Elsewhere we find a retrospective reel on the man’s time writing for Sid Caesar’s Your Show of Shows, a 2001 60 Minutes profile and a very funny sketch from Peeping Times, written, produced, and directed by Barry Levinson (Rain Man, Diner, The Natural). These pair well––despite being separated by one disc––with a 1981 BBC piece called I Thought I Was Tall: A Short History of Mel Brooks, as good a mockumentary as any of the time.
There’s a seemingly inexhaustible reel of commercials, and some routines and talk that cover the genesis and evolution of Brooks’ beloved 2000 Year Old Man. We’re also witness to the pilot of the classic––and hilarious––TV series Get Smart, a short film starring Brooks’ voice (“The Critic”), appearances from The Electric Company, and material from the short-lived series When Things Were Rotten that predicts Robin Hood: Men In Tights by more than a decade.
The “bonus” CD features music from History of the World Par I, Blazing Saddles, and High Anxiety in addition to an audio clip from The Tonight Show and audio from The New Les Crane Show.
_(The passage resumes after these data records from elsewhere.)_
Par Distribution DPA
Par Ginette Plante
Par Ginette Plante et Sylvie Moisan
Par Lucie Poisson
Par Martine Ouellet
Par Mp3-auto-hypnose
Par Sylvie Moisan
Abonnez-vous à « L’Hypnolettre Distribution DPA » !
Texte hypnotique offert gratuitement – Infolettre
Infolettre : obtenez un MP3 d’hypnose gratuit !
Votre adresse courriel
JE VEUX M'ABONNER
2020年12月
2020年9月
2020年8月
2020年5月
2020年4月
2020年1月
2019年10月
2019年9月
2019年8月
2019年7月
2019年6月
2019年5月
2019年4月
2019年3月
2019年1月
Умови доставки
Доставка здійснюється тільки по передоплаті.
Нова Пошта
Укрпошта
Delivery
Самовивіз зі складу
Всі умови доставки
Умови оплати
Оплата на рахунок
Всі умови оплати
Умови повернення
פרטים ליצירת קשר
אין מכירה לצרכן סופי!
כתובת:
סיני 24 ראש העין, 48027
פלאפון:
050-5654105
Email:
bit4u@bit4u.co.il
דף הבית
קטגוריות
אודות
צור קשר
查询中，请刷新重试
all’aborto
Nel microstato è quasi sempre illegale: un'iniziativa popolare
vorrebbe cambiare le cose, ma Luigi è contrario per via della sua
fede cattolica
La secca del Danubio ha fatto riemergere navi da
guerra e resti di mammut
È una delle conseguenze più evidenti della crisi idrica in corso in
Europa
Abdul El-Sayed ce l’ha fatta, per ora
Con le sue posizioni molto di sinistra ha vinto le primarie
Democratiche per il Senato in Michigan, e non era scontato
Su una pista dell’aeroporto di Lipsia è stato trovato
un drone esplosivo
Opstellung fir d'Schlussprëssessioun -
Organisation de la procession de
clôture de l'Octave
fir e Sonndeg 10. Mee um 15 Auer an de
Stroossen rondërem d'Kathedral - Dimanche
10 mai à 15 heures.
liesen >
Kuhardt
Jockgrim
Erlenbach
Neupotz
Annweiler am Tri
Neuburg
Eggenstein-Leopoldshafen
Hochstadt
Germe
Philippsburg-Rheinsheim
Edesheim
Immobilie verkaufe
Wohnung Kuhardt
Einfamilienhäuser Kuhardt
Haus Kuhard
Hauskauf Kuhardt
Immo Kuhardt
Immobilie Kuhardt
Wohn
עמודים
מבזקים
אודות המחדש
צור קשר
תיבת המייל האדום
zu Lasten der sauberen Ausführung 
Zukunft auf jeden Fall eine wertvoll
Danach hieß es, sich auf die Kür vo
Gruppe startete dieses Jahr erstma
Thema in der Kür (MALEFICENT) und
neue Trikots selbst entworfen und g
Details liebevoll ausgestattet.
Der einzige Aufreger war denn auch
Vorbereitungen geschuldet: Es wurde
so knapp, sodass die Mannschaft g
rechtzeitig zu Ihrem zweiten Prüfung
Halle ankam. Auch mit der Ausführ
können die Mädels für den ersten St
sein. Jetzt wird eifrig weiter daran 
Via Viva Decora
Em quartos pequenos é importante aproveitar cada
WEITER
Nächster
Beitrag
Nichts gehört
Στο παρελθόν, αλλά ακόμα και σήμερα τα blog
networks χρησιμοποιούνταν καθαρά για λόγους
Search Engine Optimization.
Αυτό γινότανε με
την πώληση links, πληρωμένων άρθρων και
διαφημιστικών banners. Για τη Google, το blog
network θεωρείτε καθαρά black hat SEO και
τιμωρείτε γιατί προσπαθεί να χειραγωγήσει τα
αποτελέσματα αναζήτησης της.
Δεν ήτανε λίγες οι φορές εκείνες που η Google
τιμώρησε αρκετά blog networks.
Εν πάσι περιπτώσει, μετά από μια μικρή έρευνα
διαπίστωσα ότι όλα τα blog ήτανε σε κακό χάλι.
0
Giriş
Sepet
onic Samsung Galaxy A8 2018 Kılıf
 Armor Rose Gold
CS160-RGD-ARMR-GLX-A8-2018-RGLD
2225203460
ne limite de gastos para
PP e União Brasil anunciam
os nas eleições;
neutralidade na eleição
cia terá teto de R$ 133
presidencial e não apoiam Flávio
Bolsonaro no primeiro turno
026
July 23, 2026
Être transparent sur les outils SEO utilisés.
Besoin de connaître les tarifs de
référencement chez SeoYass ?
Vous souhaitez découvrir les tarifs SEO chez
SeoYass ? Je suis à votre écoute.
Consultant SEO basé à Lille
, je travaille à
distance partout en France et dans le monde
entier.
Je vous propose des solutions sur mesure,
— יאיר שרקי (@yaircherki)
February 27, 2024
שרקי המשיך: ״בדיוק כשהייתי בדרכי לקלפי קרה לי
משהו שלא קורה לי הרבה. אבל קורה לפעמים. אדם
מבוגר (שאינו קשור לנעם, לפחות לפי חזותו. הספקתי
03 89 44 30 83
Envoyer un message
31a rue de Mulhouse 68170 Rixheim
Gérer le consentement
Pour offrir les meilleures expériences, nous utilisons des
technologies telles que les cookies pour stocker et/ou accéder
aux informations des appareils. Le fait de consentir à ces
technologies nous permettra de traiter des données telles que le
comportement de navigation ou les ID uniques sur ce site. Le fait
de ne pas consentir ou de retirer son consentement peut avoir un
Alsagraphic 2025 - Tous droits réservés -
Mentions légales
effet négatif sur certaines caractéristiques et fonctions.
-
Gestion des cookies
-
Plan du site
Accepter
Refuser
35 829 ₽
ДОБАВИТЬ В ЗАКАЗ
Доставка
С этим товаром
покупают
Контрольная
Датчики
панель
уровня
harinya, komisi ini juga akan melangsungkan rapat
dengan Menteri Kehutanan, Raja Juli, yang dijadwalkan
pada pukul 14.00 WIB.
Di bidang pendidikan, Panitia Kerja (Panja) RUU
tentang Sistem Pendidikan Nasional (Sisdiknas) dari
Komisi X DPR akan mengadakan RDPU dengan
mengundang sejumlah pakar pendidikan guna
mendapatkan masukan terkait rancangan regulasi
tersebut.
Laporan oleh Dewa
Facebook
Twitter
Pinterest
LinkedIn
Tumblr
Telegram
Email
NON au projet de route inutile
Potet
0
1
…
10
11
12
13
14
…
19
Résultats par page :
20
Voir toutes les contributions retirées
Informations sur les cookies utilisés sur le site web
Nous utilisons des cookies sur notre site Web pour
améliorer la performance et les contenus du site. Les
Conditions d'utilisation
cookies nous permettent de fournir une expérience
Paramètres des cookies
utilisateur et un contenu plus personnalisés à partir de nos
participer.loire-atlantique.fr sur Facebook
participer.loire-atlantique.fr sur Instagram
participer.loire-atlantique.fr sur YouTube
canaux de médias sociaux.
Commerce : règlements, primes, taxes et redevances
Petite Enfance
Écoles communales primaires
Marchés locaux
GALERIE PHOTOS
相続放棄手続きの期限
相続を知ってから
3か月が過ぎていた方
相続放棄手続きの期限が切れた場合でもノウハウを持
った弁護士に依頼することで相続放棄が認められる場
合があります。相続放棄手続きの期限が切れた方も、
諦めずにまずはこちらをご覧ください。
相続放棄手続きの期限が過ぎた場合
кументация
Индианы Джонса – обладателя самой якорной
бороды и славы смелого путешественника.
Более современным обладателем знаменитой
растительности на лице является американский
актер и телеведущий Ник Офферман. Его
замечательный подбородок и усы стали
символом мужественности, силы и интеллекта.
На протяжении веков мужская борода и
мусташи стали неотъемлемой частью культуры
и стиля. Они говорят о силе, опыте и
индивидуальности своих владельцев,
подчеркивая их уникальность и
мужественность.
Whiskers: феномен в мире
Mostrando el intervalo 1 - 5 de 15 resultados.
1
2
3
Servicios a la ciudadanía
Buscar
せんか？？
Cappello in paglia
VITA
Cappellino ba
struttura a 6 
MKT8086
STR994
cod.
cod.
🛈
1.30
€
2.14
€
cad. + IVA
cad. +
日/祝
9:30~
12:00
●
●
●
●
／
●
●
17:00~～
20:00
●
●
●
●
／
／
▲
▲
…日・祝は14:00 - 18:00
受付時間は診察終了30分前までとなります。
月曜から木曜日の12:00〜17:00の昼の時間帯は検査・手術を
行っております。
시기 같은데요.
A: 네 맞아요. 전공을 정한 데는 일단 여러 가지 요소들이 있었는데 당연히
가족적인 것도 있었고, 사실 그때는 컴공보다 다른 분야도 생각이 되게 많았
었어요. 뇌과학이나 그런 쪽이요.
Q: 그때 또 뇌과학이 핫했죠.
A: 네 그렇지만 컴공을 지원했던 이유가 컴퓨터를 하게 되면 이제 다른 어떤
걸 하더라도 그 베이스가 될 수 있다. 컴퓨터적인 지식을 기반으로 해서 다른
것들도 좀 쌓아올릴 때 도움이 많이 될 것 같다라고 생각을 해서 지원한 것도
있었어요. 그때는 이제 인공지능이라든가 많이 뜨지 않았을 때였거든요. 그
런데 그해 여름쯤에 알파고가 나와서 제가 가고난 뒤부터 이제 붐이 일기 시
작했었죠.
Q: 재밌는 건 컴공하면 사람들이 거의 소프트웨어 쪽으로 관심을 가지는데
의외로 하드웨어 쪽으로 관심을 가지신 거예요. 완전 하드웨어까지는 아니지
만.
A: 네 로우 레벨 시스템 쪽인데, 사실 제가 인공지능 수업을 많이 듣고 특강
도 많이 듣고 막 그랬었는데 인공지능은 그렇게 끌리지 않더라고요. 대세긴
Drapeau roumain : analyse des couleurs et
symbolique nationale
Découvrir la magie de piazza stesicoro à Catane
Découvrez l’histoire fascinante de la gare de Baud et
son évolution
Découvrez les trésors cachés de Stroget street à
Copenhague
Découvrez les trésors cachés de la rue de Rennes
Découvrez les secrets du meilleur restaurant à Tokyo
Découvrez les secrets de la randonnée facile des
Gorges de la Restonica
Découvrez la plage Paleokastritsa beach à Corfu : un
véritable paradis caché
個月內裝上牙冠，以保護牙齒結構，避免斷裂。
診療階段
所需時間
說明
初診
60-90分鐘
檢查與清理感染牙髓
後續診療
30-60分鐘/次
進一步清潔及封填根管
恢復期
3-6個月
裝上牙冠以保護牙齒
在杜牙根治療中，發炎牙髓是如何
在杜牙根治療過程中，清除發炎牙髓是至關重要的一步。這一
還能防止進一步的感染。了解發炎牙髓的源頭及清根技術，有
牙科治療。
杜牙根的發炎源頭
What’s true of the CD is true of the DVDs, as well. The material isn’t bad but its presentation is pure slipshod––it’s as though this were put together by a gang of video bootleggers who wanted to provide us with a video revue for Brooks the way we might have wanted to see (in the pre-YouTube world)––clips of The Replacements on MTV, Saturday Night Live and on some random talk show in Cleveland all in one place.
If you’re not offended by this and remain interested in seeing rare and unusual clips of this comic genius in action––or, perhaps closer to the target audience, if your dad does––then, by all means, this is the collection for you. And one that can be recommended for no other reason than we can see the evolution of Brooks’ comedy and catch him with old friends such as Cavett and Carson.
The slightly handsome––and perhaps cheap looking, as though it wouldn’t go unnoticed in the Cracker Barrel gift shop––booklet that houses these discs comes with essays from the ever-affable Leonard Maltin, Gene Wilder, and Bruce Jay Friedman, in addition to (in some cases rare) photo stills and extensive descriptions of the material found on all six discs here.
While the packaging and sequencing are somewhat suspect––a shame, really, given Shout Factory’s otherwise impeccable track record––it’s still better to have this collection than not to have it. You––and your dad––should really enjoy this.